Data to use —

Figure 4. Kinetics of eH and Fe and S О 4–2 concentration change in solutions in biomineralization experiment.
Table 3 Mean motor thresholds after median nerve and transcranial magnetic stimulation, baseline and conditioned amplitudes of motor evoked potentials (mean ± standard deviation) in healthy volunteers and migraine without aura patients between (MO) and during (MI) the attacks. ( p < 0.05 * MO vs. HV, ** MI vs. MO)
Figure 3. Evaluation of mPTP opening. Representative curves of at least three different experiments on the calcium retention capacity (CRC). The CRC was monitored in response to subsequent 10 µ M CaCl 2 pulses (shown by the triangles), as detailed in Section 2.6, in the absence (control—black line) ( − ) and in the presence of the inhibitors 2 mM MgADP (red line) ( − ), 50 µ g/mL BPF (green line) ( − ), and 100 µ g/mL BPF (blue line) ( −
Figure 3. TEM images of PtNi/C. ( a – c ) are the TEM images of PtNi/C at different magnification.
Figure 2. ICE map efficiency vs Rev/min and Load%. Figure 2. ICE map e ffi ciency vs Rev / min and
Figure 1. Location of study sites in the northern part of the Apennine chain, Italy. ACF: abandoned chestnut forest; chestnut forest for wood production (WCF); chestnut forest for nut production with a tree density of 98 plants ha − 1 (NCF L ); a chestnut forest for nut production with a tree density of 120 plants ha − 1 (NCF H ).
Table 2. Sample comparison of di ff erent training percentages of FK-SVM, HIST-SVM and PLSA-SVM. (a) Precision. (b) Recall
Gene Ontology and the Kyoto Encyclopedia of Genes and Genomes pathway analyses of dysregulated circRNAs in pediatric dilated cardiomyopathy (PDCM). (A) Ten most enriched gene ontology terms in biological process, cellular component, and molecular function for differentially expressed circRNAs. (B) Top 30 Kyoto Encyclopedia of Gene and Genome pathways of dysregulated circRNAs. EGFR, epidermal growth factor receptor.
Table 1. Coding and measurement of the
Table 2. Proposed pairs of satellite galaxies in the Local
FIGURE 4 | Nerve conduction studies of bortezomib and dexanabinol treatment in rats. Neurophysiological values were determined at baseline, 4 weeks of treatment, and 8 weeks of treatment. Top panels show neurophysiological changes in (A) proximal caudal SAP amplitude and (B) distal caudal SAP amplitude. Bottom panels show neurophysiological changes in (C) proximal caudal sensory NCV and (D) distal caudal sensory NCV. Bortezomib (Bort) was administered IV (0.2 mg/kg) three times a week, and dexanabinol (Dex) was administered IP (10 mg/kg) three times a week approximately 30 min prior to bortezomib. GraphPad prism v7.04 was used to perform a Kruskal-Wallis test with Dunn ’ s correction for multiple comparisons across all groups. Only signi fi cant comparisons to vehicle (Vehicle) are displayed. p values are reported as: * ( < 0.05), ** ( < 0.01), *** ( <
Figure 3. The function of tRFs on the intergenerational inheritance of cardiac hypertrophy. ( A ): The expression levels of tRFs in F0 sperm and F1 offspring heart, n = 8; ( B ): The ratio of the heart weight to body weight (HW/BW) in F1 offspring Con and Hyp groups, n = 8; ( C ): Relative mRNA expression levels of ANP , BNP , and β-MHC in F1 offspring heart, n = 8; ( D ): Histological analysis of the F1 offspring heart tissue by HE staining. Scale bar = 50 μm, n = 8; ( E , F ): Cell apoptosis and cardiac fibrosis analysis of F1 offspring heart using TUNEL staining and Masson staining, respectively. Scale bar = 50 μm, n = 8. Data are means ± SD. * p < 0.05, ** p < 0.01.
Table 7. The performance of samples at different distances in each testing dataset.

Exercise objective — Which lines run from the one containing "FIGURE 4 | Nerve" to the end of the data? Output them exactly, with nothing added.

Solution to this problem —
FIGURE 4 | Nerve conduction studies of bortezomib and dexanabinol treatment in rats. Neurophysiological values were determined at baseline, 4 weeks of treatment, and 8 weeks of treatment. Top panels show neurophysiological changes in (A) proximal caudal SAP amplitude and (B) distal caudal SAP amplitude. Bottom panels show neurophysiological changes in (C) proximal caudal sensory NCV and (D) distal caudal sensory NCV. Bortezomib (Bort) was administered IV (0.2 mg/kg) three times a week, and dexanabinol (Dex) was administered IP (10 mg/kg) three times a week approximately 30 min prior to bortezomib. GraphPad prism v7.04 was used to perform a Kruskal-Wallis test with Dunn ’ s correction for multiple comparisons across all groups. Only signi fi cant comparisons to vehicle (Vehicle) are displayed. p values are reported as: * ( < 0.05), ** ( < 0.01), *** ( <
Figure 3. The function of tRFs on the intergenerational inheritance of cardiac hypertrophy. ( A ): The expression levels of tRFs in F0 sperm and F1 offspring heart, n = 8; ( B ): The ratio of the heart weight to body weight (HW/BW) in F1 offspring Con and Hyp groups, n = 8; ( C ): Relative mRNA expression levels of ANP , BNP , and β-MHC in F1 offspring heart, n = 8; ( D ): Histological analysis of the F1 offspring heart tissue by HE staining. Scale bar = 50 μm, n = 8; ( E , F ): Cell apoptosis and cardiac fibrosis analysis of F1 offspring heart using TUNEL staining and Masson staining, respectively. Scale bar = 50 μm, n = 8. Data are means ± SD. * p < 0.05, ** p < 0.01.
Table 7. The performance of samples at different distances in each testing dataset.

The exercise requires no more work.